Growing up in Toronto during the late 1970s, early 1980s was challenging.
As a child I had no idea about religious or cultural segregation, and while I was attending St. Nicholas elementary school we were a very diverse group. My fellow kindergartners included kids from so many different countries we looked like members of the United Nations.
But we never understood that we were not supposed to get along; we had no idea how racism worked, we just saw each other as friends, as we all played happily together.
I quickly learned that senior kindergarten was a fallacy and that the real world doesn’t operate like SK.
I received my official first beating in the summer after I finished my first year of SK and was going into Grade 1. I was walking on Rogers Road, just before Gilbert Avenue, when two older boys decided to have fun and trip me while I was coming out of LC video.
I remember the first child asking me if I had a problem with something. I said ‘no’ and tried to walk away – when the second kid tripped me again.
‘Well it looks like you don’t know how to walk,’ the first child laughed out.
This is where and when I got my beating. They slapped, rather than punched, and they scratched me more than anything. But the thing that hurt me the most was when they stamped my face with an ink stamp; the stamp just said PAID. What a stupid thing to stamp a kid’s face with.
But hey, I wasn’t going to criticize them on their style of beating. Mike from Mike’s Barber Shop came out and saved me. The two kids walked away laughing and calling out that they would get me, and as they were walking away one called me a ‘stupid wop’.

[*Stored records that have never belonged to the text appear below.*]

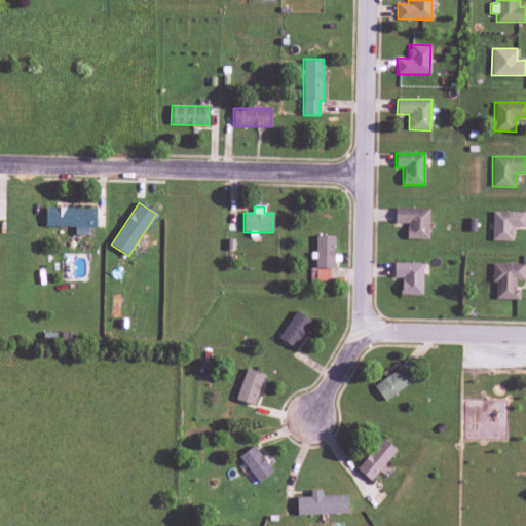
[(45,226),(75,227),(74,235),(87,235),(87,228),(96,228),(96,209),(45,208),(45,226)]
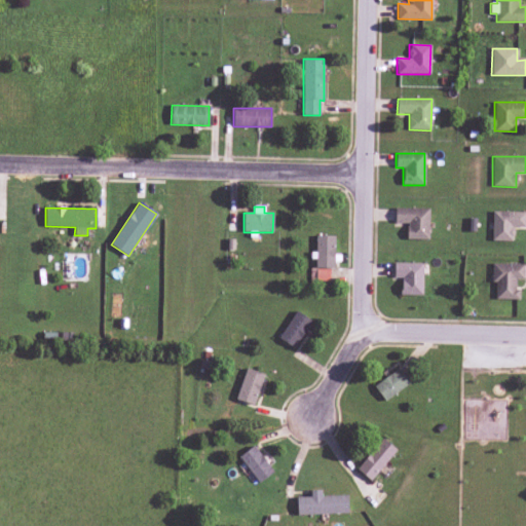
[(428,209),(395,209),(395,223),(407,223),(406,239),(428,239),(428,209)]
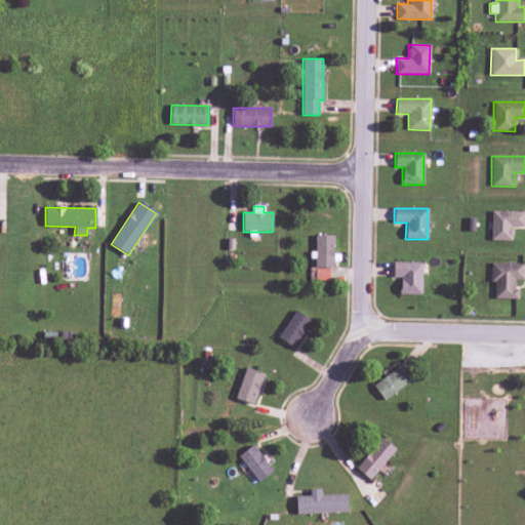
[(490,240),(512,241),(513,227),(524,227),(524,211),(491,211),(490,240)]
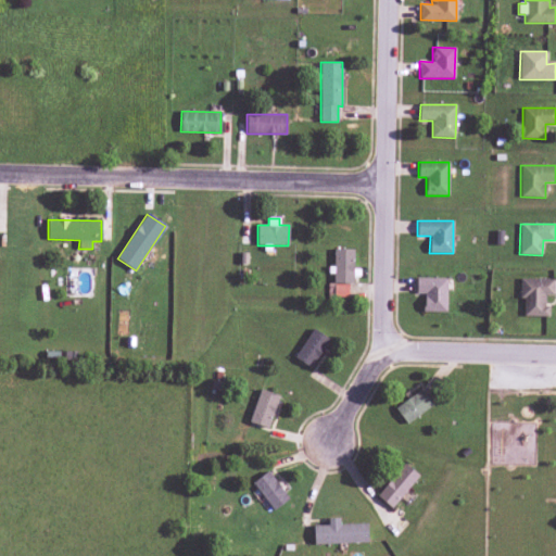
[(353,250),(333,249),(333,283),(353,283),(353,250)]
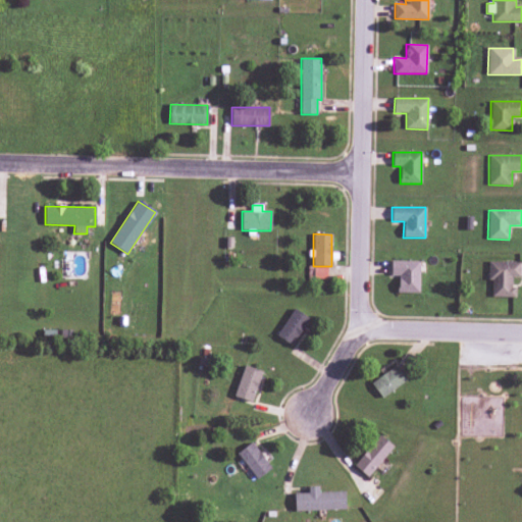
[(419,294),(419,261),(390,261),(390,275),(398,275),(398,293),(419,294)]
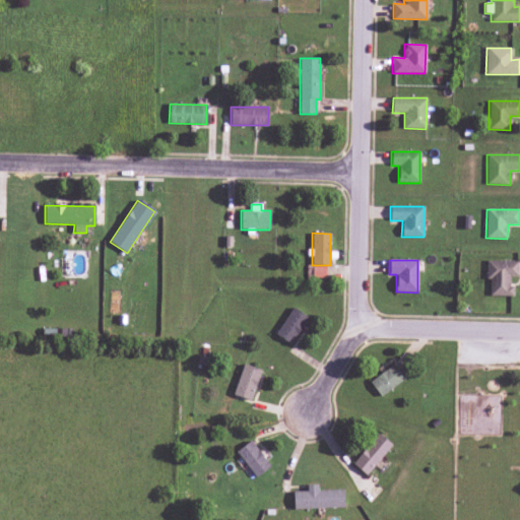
[(511,296),(512,277),(518,277),(518,261),(486,261),(485,280),(490,280),(489,296),(511,296)]
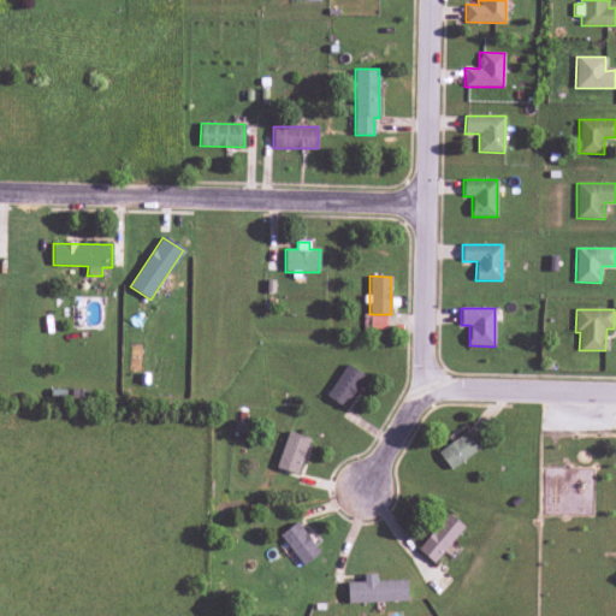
[(369,330),(386,330),(386,315),(369,315),(369,330)]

I had no idea about racism before this day, but when I got home I started asking questions like ‘what’s a wop’ and ‘why am I stupid’ and ‘why did I just get a beating for no reason’?

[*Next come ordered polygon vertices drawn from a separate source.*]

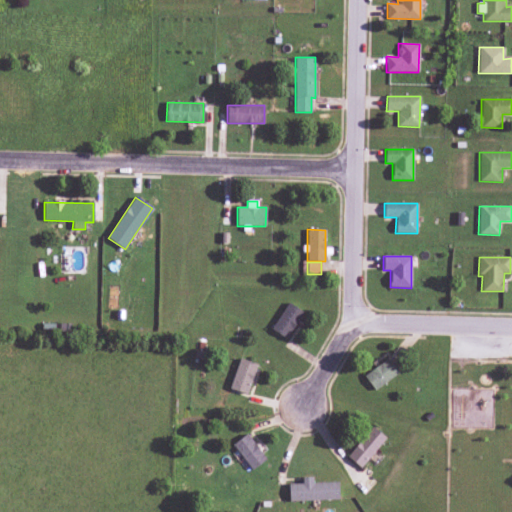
[(287,340),(304,314),(288,303),(271,329),(287,340)]
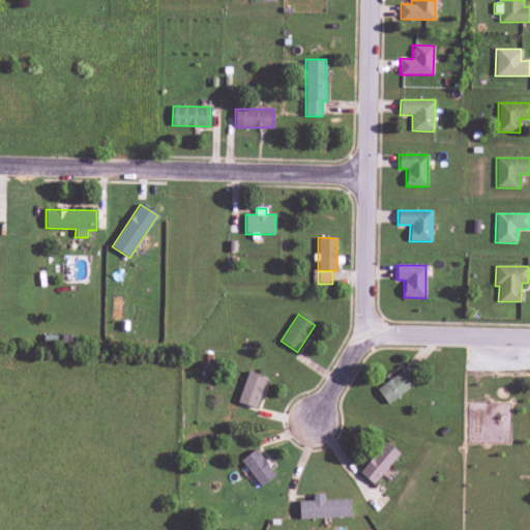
[(237,402),(255,409),(266,378),(247,371),(237,402)]
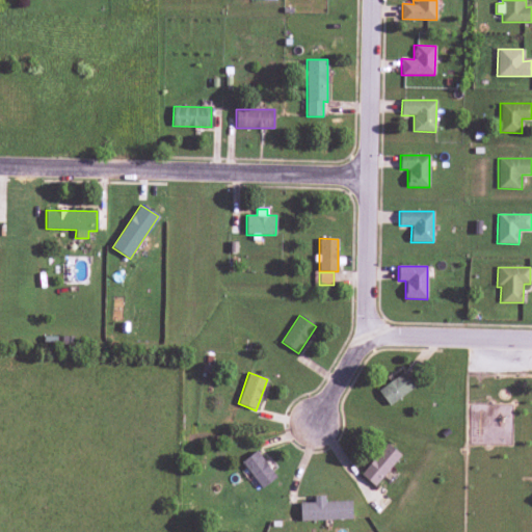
[(415,388),(403,372),(378,391),(389,406),(415,388)]
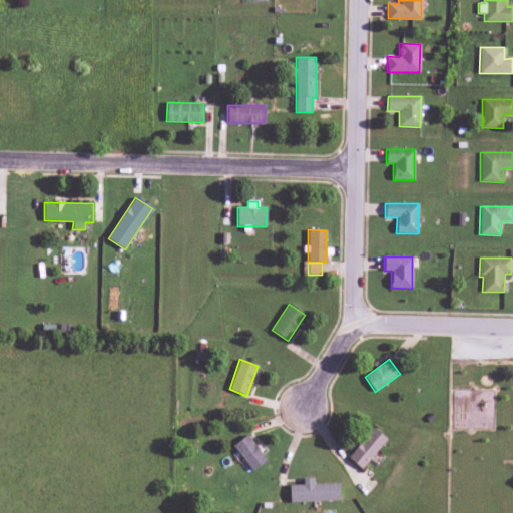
[(348,459),(363,469),(386,438),(371,427),(348,459)]
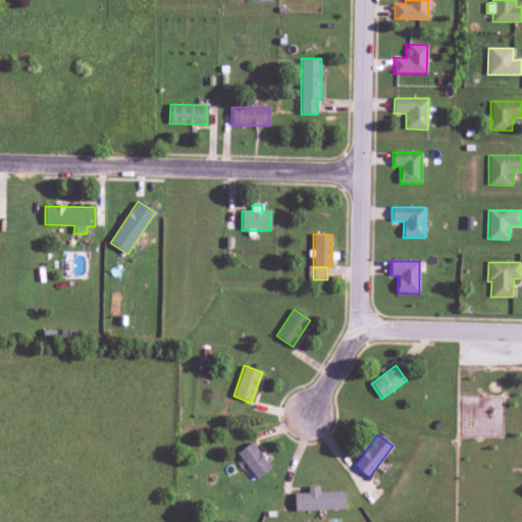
[(256,479),(271,468),(251,442),(237,454),(256,479)]
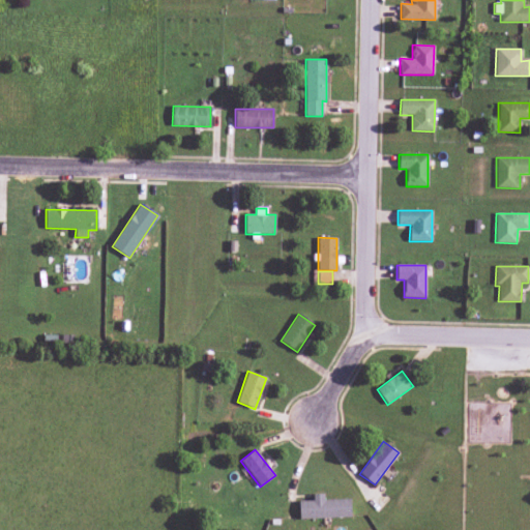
[(350,499),(324,500),(323,494),(313,495),(313,501),(298,501),(299,520),(350,518),(350,499)]
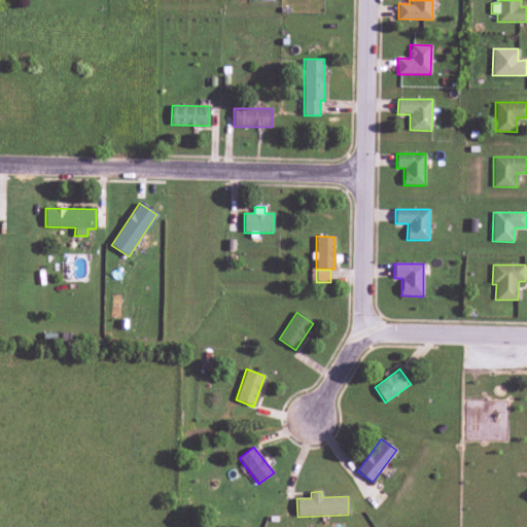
All buildings are outlined.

Being the younger brother of a guy nicknamed ‘The Tank’ has its perks, and word travelled quickly about my beating. Within no time The Tank found out who it was.
The Tank would not allow me to wash my face; he vowed that the two punks would lick it off me.

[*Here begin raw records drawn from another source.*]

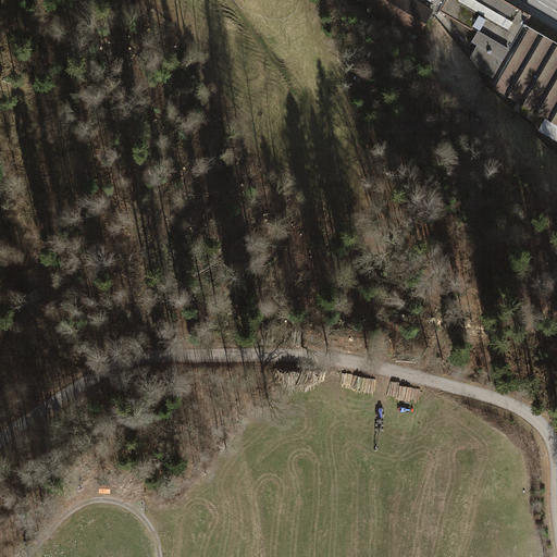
[(356,0),(363,4),(364,0),(413,0),(433,11),(437,14),(440,10),(445,1),(442,0),(356,0)]
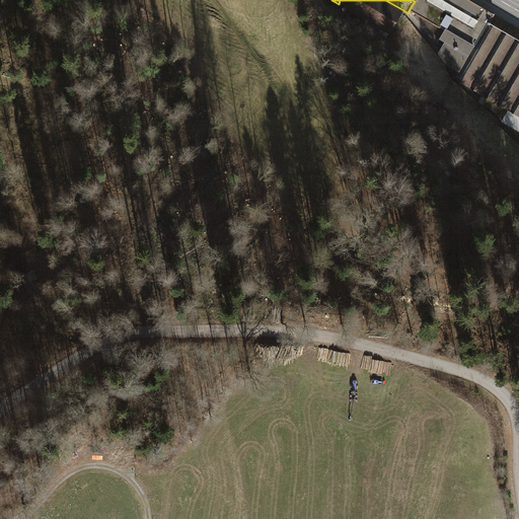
[(365,28),(386,41),(402,13),(403,10),(385,0),(340,0),(339,4),(369,21),(365,28)]
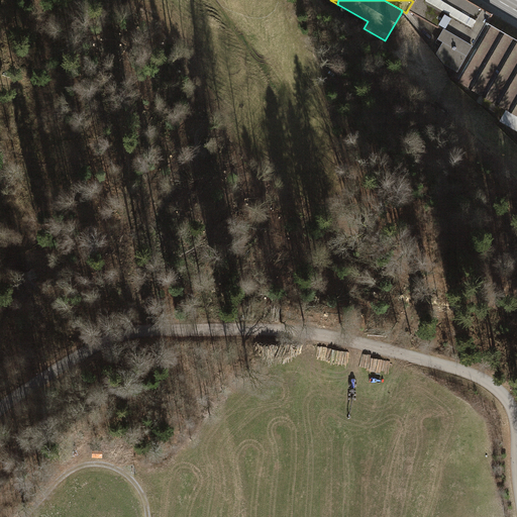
[(492,13),(469,0),(413,0),(413,1),(408,9),(443,29),(472,46),(487,22),(492,13)]
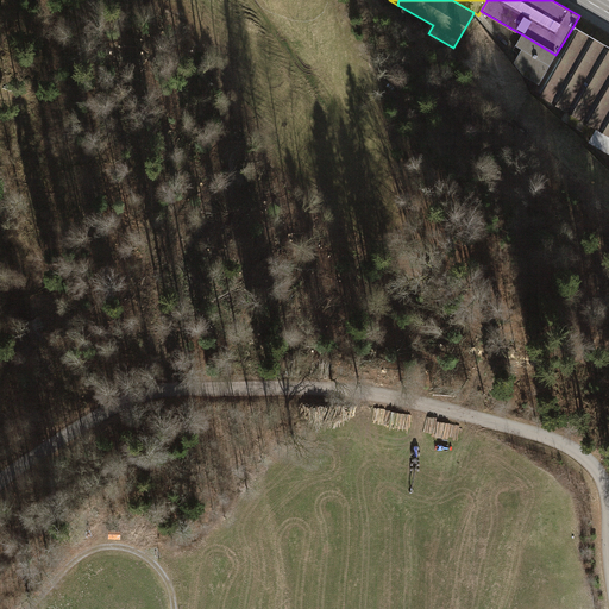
[(588,144),(608,155),(608,46),(573,26),(556,55),(539,83),(533,93),(565,112),(560,120),(591,138),(588,144)]
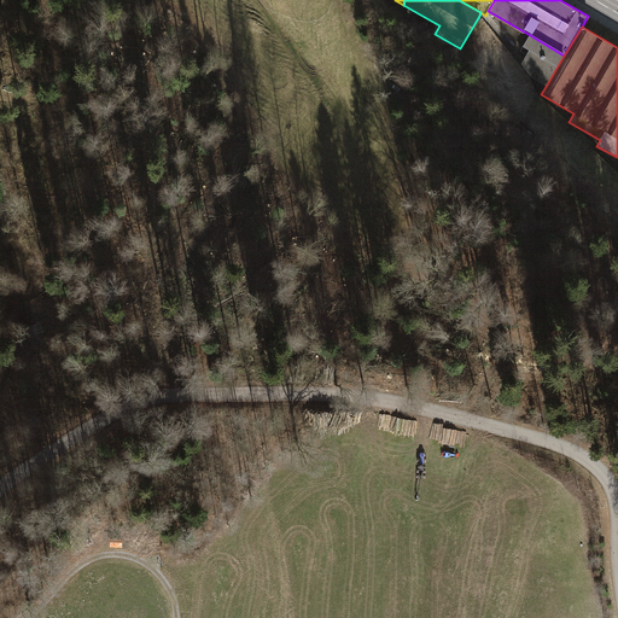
[(564,56),(530,35),(522,50),(528,53),(522,64),(530,75),(547,85),(564,56)]
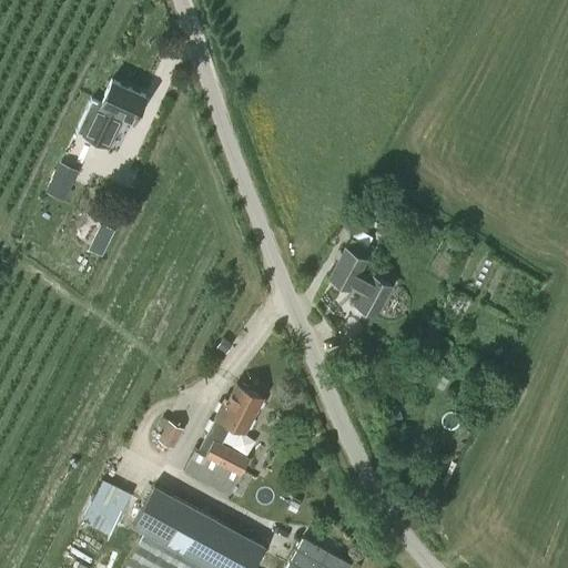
[(133,119),(144,94),(109,79),(99,102),(89,99),(74,132),(100,143),(114,110),(133,119)]
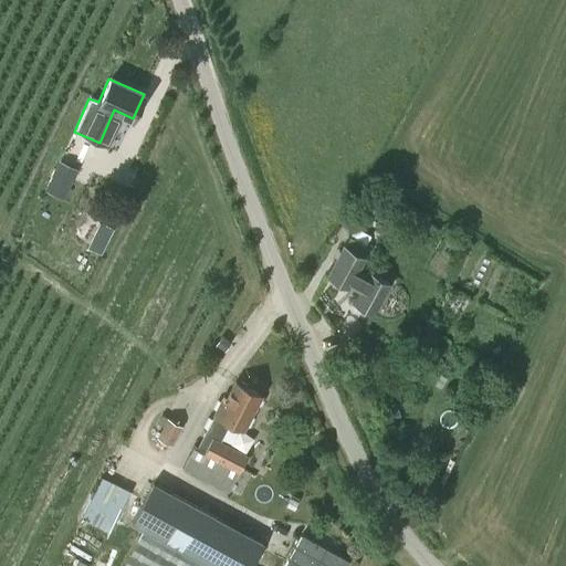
[(55,170),(48,187),(63,194),(70,177),(55,170)]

‘They hate you because you’re different, they hate you because mom and dad can’t speak English, they hate us because that’s just how it’s supposed to be.’
The Tank had a special way with words, but it wasn’t his fault. He had already gone through what I went through years ago, and it made him tough and it made him hate.
Hate was what divided our community. I started hanging out with only Italian kids and Asian kids hung out with only Asian kids, and white kids only stayed with white kids.
I put the beating I got behind me. I ended up making friends with the UN again, we all hung out on Gilbert Avenue and we all got along just fine.
For people reading this that grew up in the Rogers Road area, you will remember we had some tough times in our neighbourhood. But most of us turned out fine. Growing up, I was called every name in the book from ‘fag’ to ‘wop’ to ‘hey, go back where you belong’.
But none of it ever bothered me; the racists did their worst and I made it. Words can’t kill me and I have kept this policy up to this date. So when I get racist comments slung at me they just bounce right off. Slaps, scratches and stamps might scar me but names will never hurt me.